▸ **THE DATA**:
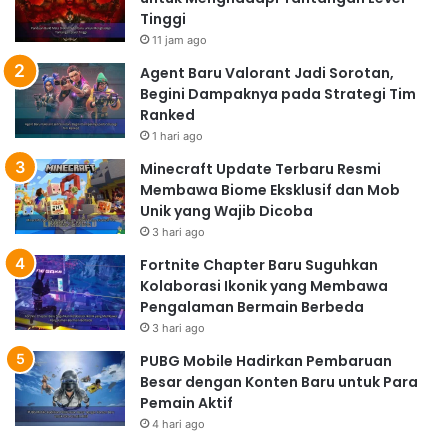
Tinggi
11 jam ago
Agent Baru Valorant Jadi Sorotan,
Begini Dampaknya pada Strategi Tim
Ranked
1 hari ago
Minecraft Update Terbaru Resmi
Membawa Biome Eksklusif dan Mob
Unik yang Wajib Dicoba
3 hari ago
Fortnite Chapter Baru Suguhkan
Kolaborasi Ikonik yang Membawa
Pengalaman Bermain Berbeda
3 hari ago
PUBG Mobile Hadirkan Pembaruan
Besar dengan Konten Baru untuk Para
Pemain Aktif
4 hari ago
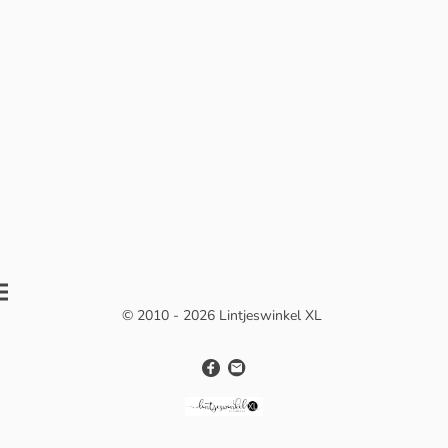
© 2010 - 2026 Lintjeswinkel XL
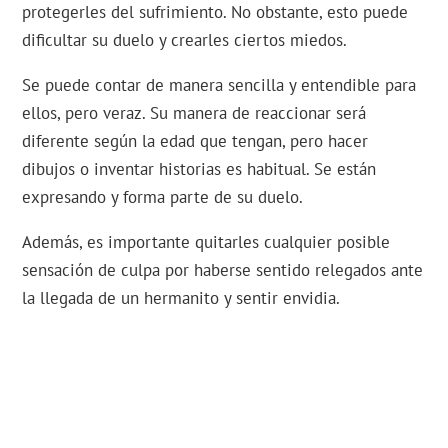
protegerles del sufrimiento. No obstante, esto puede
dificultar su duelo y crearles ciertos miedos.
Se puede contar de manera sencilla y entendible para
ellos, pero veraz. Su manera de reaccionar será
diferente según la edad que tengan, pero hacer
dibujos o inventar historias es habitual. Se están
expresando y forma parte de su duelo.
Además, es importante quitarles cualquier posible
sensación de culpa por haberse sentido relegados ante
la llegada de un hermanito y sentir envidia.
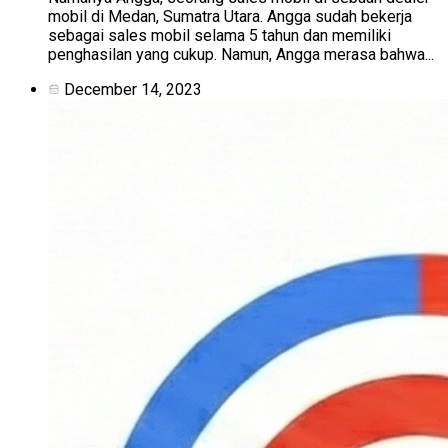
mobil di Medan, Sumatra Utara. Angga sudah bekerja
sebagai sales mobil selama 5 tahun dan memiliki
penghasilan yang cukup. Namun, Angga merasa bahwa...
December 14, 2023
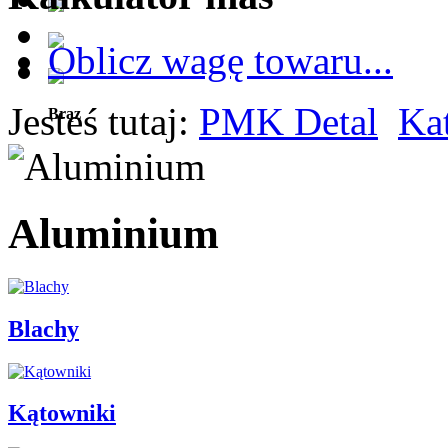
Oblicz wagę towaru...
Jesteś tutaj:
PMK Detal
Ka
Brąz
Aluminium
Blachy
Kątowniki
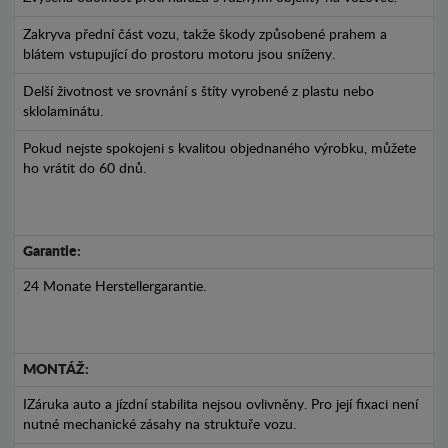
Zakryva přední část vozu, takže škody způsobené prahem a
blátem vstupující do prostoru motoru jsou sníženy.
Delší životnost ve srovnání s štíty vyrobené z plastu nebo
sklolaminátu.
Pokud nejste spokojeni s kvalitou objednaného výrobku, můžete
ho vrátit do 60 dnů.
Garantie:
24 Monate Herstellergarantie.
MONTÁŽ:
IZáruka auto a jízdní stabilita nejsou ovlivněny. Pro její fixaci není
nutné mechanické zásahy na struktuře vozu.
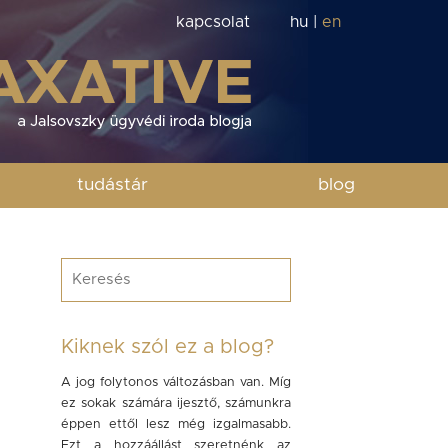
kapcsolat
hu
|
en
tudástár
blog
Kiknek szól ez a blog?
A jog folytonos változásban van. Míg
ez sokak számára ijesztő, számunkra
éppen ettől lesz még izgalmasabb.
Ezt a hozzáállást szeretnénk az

▸ **EXERCISE**:
In how many lines of the data does the string "Membawa" occur? Answer with the number and nothing else.

▸ **RESULT FOR THIS EXERCISE**:
2